By income standards, we probably would have been considered working class, or perhaps slightly less. In comparison to families with two working parents, mine were certainly not as well-off financially. But I always had what I needed. I always had a couple of new school outfits to start the year. There were a lot of farm kids in my school, so all of us had pretty similar income, or so I imagined.

***

 

juarez
Juarez, Mexico’s Murder Valley

I relied heavily on need-based financial aid for a private college, but being 2nd in my class in high school, I qualified for it. I won’t say I didn’t work hard for that.  It may have helped that my name belied my half-Mexican origin. But I was born in Wisconsin, not Juarez. Therein, by the grace of god, lies the difference. 

Why was I born here? Because my Mom fell in love with her guitar teacher when she studied in Mexico.
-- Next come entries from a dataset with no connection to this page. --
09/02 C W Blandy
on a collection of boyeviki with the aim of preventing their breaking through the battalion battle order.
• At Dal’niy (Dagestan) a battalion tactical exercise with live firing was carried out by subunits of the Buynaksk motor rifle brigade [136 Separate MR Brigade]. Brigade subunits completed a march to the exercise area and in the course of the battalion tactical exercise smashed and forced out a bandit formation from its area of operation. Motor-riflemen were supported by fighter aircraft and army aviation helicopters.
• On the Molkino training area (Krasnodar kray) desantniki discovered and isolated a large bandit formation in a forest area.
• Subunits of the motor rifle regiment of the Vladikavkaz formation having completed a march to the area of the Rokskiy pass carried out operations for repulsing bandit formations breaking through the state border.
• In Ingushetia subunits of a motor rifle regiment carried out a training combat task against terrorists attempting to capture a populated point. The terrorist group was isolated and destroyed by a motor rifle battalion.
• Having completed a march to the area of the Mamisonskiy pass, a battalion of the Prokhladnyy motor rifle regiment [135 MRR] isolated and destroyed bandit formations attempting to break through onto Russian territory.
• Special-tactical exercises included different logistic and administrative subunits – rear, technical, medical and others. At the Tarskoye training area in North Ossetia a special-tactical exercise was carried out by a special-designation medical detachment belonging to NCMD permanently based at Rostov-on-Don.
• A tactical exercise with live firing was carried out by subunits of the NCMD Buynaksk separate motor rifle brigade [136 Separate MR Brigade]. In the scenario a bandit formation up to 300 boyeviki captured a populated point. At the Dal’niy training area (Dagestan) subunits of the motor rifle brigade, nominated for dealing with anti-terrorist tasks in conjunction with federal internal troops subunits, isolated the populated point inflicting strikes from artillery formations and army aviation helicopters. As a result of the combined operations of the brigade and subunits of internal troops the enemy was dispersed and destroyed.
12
And he fell in love with a Minnesotan woman, despite her mother serving as a chaperone on most of their dates. Why did I have the opportunities I have today? Because my family worked hard, and made sacrifices for me, so I could grow up healthy and happy.

I started thinking about people who use racism and class-ism to divide people. Take ahem… our Harasser-in-Chief. No matter how much money he makes, or pretends to make, he will always have NO class.
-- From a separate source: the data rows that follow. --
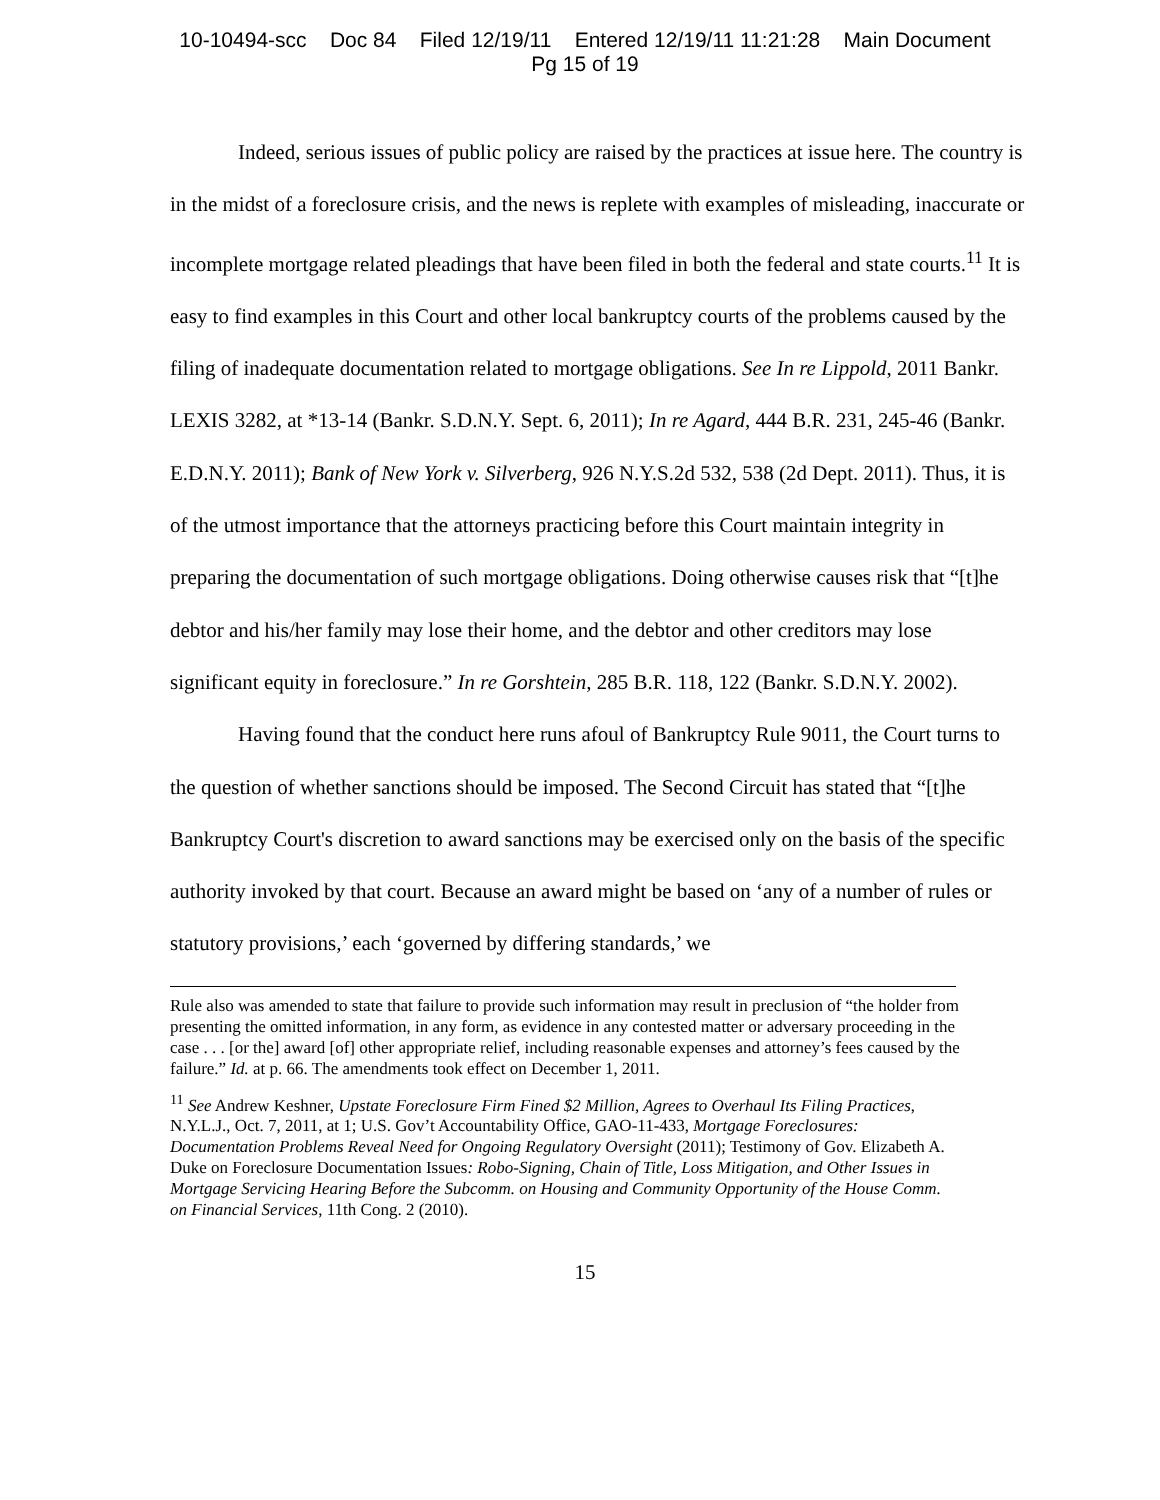10-10494-scc Doc 84 Filed 12/19/11 Entered 12/19/11 11:21:28 Main Document
Pg 15 of 19
Indeed, serious issues of public policy are raised by the practices at issue here. The country is in the midst of a foreclosure crisis, and the news is replete with examples of misleading, inaccurate or incomplete mortgage related pleadings that have been filed in both the federal and state courts.<sup>11</sup> It is easy to find examples in this Court and other local bankruptcy courts of the problems caused by the filing of inadequate documentation related to mortgage obligations. See In re Lippold, 2011 Bankr. LEXIS 3282, at *13-14 (Bankr. S.D.N.Y. Sept. 6, 2011); In re Agard, 444 B.R. 231, 245-46 (Bankr. E.D.N.Y. 2011); Bank of New York v. Silverberg, 926 N.Y.S.2d 532, 538 (2d Dept. 2011). Thus, it is of the utmost importance that the attorneys practicing before this Court maintain integrity in preparing the documentation of such mortgage obligations. Doing otherwise causes risk that “[t]he debtor and his/her family may lose their home, and the debtor and other creditors may lose significant equity in foreclosure.” In re Gorshtein, 285 B.R. 118, 122 (Bankr. S.D.N.Y. 2002).
Having found that the conduct here runs afoul of Bankruptcy Rule 9011, the Court turns to the question of whether sanctions should be imposed. The Second Circuit has stated that “[t]he Bankruptcy Court's discretion to award sanctions may be exercised only on the basis of the specific authority invoked by that court. Because an award might be based on ‘any of a number of rules or statutory provisions,’ each ‘governed by differing standards,’ we
Rule also was amended to state that failure to provide such information may result in preclusion of “the holder from presenting the omitted information, in any form, as evidence in any contested matter or adversary proceeding in the case . . . [or the] award [of] other appropriate relief, including reasonable expenses and attorney’s fees caused by the failure.” Id. at p. 66. The amendments took effect on December 1, 2011.
<sup>11</sup> See Andrew Keshner, Upstate Foreclosure Firm Fined $2 Million, Agrees to Overhaul Its Filing Practices, N.Y.L.J., Oct. 7, 2011, at 1; U.S. Gov’t Accountability Office, GAO-11-433, Mortgage Foreclosures: Documentation Problems Reveal Need for Ongoing Regulatory Oversight (2011); Testimony of Gov. Elizabeth A. Duke on Foreclosure Documentation Issues: Robo-Signing, Chain of Title, Loss Mitigation, and Other Issues in Mortgage Servicing Hearing Before the Subcomm. on Housing and Community Opportunity of the House Comm. on Financial Services, 11th Cong. 2 (2010).
15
You know why? Because class, true class, is about how you treat people. It is about your character.

love and money
Photo credit link – Boston Globe

My father always treated the cooks and the janitors in his school as respectfully as he treated the other teachers. I learned to treat people as equals, not as superior or inferior due to their education or social status. I am really proud that both my Mom and Dad taught me that the measure of a good person is in how kindly you treat others.

To be a classy person is to realize that it is not about what you have, or what you do. There is honor in ALL work, and there is compassion for those who may not have work right now. There is a belief that ALL people are worthy of human dignity, no matter their skin color, creed, religion, or national origin. America was founded on these principles, that all people were created equal, which is why I am still proud to call this home.